Fractional shares of business aircraft are a growing market in Brazil, despite or perhaps because of the difficult economy, because they allow buyers to fly a larger aircraft with a smaller capital investment. One factor hindering the market is the lack of specific regulation, similar to the FAA’s FAR Part 91K. To address this issue, ANAC is asking for public comments on proposed regulation of shared-ownership aircraft operations in Brazil. The agency announced the request on August 8, with a goal of collecting comments by September 6, “for the elaboration of a specific general aviation standard, aiming to establish clear requirements and limits for the administrators of aircraft sharing programs and to stimulate the development of the country’s private air services market.”
The proposal provides for a Subpart K in the current Brazilian Aeronautical Approval Regulation (RBHA) 91, with its successor RBAC 91 now in development. According to ANAC, the “subpart will provide a set of organizational and operational requirements to be met in order to obtain Administrative Specifications (authorization) by those interested in providing aircraft sharing services. Transactions must be covered by a multi-annual agreement that details the acquisition of quotas, management services, and the exchange of aircraft between the quota holders.” Current arrangements won’t be upset, according to ANAC, and the new Subpart K will be less restrictive than operations under RBACs No. 119 and No. 135, which would also be amended by the proposed regulation.
“General aviation operators are currently not barred from conducting shared-ownership programs,” the release states. “However, there is a need for adequate requirements to mitigate information asymmetry between those responsible for operations and quota holders of the sharing program.
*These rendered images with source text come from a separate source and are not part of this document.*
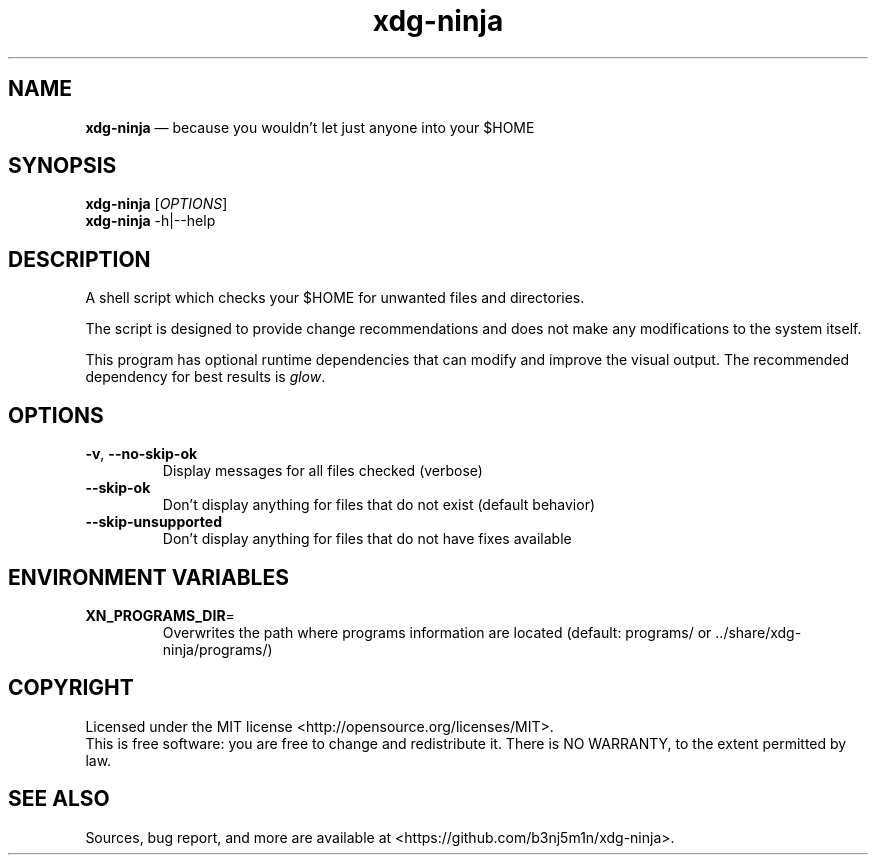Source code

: .nh
.TH "xdg-ninja" "1" "May 2023" "b3nj5m1n" "xdg-ninja manual"

.SH NAME
.PP
\fBxdg-ninja\fP — because you wouldn't let just anyone into your $HOME

.SH SYNOPSIS
.PP
\fBxdg-ninja\fP [\fI\,OPTIONS\/\fR]
.br
\fBxdg-ninja\fP -h|--help

.SH DESCRIPTION
.PP
A shell script which checks your $HOME for unwanted files and directories.

.PP
The script is designed to provide change recommendations and does not make any
modifications to the system itself.

.PP
This program has optional runtime dependencies that can modify and improve the
visual output. The recommended dependency for best results is \fIglow\fP.

.SH OPTIONS
.TP
\fB-v\fP, \fB--no-skip-ok\fP
Display messages for all files checked (verbose)
.TP
\fB--skip-ok\fP
Don't display anything for files that do not exist (default behavior)
.TP
\fB--skip-unsupported\fP
Don't display anything for files that do not have fixes available

.SH ENVIRONMENT VARIABLES
.TP
\fBXN_PROGRAMS_DIR\fP=
Overwrites the path where programs information are located (default: programs/
or ../share/xdg-ninja/programs/)

.SH COPYRIGHT
.PP
Licensed under the MIT license <http://opensource.org/licenses/MIT>.
.br
This is free software: you are free to change and redistribute it.
There is NO WARRANTY, to the extent permitted by law.

.SH SEE ALSO
.PP
Sources, bug report, and more are available at <https://github.com/b3nj5m1n/xdg-ninja>.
One of the central points of the proposal is precisely the identification of the shareholders of the shared-ownership program, enabling the identification of those responsible and ensuring greater legal certainty for administrators and greater operational security for users.”
The Brazilian Aeronautical Registry (RAB) will list the shared-ownership program administrator, who will have the technical control of the operation, be responsible for contracting insurance, and will be charged for any infractions related to the use of the aircraft.